Dreaming of a Marriage
Tuesday, 14 November 1809
‘Till we do apart upon death, I dreamt walking an aisle with Uncle Charles. Alas! ‘Twas Gilbert whom I marry, neither of my parents should accept him as his bride. I cannot stop thinking it was an eloped marriage, like him and Peggy.
I am still trapped with
this man for eternity, like a marriage. If my mother was there, she should
annul the marriage, thus making it null.
Strange Behaviour of a Man
Thursday, 23 November 1809
I had been visiting Miss O’Vile again, but ‘tis something strange to the man I loved. I ne’er noticed he was interacting with the deceased. I overheard the argument between Gilbert and his grandfather, late-Sir Edward O’Vile, Bart.
Sir Edward wanted me dead and used my soul for immortality. Thankfully, Gilbert disagreed with Sir Edward; he wanted to spare me ‘till death. I may forgive him for sparing me from murder.
I had been wondering if he sensed his deceased wife Peggy or ignored her.
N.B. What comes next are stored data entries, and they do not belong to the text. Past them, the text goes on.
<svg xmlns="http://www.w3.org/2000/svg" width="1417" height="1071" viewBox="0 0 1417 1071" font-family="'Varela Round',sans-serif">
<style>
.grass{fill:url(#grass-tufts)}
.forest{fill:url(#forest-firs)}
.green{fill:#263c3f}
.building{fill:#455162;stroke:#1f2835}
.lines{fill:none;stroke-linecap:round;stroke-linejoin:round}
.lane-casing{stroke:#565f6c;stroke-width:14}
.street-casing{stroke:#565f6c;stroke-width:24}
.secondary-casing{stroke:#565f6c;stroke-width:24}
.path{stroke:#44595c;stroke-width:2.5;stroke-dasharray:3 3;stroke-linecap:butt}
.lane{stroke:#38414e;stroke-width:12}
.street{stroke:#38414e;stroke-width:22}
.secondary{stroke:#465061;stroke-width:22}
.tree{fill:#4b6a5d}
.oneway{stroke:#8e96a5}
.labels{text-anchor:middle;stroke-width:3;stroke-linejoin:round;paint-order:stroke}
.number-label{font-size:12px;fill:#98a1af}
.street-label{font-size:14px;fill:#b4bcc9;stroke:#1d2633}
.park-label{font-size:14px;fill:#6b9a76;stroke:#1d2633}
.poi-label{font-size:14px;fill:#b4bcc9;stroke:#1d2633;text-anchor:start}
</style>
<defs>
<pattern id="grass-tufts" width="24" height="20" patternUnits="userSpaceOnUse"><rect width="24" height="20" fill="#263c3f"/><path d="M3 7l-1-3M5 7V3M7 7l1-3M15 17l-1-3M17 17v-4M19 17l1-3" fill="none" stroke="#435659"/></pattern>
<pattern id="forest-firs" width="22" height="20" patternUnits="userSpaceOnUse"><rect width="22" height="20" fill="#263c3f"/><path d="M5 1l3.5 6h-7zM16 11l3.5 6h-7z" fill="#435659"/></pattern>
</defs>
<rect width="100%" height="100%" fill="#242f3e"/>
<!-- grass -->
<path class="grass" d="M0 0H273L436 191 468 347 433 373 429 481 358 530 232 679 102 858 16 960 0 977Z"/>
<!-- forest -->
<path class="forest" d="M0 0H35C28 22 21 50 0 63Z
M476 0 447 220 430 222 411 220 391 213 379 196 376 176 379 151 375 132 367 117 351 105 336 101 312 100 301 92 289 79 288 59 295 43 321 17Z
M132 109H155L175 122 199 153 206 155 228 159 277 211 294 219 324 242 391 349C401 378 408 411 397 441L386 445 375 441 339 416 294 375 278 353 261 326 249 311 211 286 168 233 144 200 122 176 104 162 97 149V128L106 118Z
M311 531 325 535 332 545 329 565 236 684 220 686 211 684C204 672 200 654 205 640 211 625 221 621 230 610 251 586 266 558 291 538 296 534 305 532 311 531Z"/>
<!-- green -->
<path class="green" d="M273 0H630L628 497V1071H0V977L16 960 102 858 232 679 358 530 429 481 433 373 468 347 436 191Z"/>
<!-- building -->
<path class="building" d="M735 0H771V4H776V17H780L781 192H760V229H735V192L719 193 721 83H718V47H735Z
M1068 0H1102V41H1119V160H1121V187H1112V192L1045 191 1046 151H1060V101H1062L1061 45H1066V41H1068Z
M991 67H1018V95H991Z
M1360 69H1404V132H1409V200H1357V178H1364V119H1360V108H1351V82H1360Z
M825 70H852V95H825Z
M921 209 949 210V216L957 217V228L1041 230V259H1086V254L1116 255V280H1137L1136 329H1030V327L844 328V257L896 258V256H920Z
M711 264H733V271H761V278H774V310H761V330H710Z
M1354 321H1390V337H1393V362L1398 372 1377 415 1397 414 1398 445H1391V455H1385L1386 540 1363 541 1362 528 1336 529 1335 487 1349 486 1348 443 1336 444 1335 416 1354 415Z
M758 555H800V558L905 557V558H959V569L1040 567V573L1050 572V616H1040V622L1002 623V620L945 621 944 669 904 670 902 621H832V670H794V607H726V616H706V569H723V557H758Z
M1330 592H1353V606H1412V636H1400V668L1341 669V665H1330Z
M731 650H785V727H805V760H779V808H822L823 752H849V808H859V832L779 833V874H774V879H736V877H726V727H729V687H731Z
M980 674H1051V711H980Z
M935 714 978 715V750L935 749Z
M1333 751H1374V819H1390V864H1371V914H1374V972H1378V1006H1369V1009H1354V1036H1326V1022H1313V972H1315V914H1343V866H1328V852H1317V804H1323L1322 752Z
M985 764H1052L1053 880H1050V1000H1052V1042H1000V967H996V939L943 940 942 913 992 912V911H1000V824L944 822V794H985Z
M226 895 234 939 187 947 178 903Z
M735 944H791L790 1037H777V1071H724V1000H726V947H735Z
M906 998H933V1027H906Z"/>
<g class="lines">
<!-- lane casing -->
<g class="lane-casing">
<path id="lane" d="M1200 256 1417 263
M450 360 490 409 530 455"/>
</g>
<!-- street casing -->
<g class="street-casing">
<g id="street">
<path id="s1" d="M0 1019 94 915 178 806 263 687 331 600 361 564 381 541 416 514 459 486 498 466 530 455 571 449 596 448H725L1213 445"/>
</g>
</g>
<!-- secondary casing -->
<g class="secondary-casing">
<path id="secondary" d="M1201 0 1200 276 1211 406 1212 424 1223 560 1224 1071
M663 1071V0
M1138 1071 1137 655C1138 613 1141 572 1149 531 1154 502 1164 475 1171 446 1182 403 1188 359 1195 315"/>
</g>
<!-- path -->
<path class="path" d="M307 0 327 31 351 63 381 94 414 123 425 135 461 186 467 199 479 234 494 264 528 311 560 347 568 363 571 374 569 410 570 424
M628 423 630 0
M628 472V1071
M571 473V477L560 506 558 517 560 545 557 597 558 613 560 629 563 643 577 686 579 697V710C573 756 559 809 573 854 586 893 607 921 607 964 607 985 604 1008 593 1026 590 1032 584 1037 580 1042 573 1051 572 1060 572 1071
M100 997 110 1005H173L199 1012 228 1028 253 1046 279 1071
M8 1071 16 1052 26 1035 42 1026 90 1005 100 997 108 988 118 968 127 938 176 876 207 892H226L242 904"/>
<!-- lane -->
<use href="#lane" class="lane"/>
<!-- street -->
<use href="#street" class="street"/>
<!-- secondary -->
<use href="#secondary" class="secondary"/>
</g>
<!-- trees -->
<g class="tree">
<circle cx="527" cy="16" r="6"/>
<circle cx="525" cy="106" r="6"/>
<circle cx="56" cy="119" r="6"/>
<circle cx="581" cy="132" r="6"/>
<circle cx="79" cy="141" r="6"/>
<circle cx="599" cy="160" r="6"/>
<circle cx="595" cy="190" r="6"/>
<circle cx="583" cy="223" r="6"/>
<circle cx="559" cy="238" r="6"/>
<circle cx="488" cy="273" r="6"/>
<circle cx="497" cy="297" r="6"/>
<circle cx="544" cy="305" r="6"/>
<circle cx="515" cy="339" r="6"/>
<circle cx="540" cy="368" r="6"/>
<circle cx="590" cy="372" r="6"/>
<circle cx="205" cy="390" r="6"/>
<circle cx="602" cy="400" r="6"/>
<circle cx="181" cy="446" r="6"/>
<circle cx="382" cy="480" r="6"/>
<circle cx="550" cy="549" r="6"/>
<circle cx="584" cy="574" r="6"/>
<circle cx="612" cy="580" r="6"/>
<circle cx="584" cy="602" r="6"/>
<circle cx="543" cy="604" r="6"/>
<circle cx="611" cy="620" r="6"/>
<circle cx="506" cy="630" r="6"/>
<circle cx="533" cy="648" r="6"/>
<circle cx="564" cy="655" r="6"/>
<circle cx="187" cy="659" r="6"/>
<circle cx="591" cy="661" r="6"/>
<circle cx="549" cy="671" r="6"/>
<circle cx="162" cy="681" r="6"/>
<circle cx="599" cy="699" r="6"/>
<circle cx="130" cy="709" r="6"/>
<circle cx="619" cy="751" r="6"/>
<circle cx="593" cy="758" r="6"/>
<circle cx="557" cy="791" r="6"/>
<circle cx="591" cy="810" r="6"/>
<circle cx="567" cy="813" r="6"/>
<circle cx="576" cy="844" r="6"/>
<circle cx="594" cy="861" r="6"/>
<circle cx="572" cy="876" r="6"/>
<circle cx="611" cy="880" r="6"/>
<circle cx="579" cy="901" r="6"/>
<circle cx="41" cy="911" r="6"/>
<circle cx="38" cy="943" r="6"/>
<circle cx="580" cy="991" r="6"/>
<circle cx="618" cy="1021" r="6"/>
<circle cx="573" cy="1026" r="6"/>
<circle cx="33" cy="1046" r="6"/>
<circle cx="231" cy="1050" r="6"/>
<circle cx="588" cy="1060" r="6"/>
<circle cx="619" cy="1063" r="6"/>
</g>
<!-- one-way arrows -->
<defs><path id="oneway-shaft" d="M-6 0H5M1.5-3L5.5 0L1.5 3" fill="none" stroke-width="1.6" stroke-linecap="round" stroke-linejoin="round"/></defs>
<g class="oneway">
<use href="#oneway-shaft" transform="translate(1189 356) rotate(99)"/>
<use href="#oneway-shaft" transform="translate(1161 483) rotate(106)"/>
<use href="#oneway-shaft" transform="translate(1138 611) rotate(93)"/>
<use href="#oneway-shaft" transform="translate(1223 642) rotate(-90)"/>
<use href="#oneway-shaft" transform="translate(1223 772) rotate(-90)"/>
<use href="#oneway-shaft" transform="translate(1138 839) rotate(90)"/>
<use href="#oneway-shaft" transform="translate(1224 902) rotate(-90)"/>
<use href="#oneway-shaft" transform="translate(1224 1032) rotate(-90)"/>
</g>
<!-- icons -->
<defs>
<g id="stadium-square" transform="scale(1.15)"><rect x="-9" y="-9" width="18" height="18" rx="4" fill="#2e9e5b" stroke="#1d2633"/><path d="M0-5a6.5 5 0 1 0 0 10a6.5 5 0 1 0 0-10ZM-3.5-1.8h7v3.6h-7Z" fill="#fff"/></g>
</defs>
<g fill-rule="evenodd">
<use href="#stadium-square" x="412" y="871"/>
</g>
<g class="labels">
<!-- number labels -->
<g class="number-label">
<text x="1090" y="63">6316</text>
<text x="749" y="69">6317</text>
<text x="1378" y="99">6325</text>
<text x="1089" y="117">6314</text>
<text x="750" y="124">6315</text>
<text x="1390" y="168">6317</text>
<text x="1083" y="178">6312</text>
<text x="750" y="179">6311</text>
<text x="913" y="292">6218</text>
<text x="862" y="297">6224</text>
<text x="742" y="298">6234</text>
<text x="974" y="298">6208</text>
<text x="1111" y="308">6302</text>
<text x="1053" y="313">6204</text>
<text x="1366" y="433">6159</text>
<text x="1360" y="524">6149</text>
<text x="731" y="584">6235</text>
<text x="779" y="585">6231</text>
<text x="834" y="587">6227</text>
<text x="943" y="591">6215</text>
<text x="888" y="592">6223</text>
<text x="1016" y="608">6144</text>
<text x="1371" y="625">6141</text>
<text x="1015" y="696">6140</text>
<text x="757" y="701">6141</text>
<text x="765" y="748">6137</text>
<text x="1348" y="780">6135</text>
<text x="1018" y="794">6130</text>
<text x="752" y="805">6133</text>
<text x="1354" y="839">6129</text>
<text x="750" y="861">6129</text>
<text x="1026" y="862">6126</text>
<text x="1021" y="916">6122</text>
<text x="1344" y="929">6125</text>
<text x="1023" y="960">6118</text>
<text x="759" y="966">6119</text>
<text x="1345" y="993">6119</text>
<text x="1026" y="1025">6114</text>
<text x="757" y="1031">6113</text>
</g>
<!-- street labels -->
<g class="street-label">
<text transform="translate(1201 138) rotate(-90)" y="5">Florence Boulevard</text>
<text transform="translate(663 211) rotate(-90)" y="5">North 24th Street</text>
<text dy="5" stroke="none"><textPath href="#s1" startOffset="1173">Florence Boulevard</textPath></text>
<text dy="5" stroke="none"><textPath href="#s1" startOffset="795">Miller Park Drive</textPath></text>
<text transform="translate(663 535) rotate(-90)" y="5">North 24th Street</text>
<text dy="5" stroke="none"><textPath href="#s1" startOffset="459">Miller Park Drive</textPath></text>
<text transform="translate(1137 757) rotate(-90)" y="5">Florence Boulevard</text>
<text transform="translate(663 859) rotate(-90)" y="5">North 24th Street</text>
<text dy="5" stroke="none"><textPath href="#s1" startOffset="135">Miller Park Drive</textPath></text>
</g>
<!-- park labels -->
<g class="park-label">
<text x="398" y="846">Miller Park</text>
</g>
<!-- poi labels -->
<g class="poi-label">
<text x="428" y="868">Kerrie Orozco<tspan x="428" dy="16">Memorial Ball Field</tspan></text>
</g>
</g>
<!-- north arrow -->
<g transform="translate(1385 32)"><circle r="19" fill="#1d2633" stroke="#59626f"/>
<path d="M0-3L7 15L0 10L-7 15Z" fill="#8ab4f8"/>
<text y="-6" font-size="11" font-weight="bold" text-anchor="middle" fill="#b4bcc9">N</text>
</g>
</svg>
I kept on seeing her every night when I was in Lancashire with Gilbert. His wife was deceased for four years, yet he forbade me to visit her grave unless ‘twas Oliver.
Sensing the undead was
inherited uncommonly—we only can sense them upon hearing and seeing. I
inherited it from my maternal grandfather, who tried to track Aunt Agnes, who
disappeared for nearly two decades, but ne'er to be found.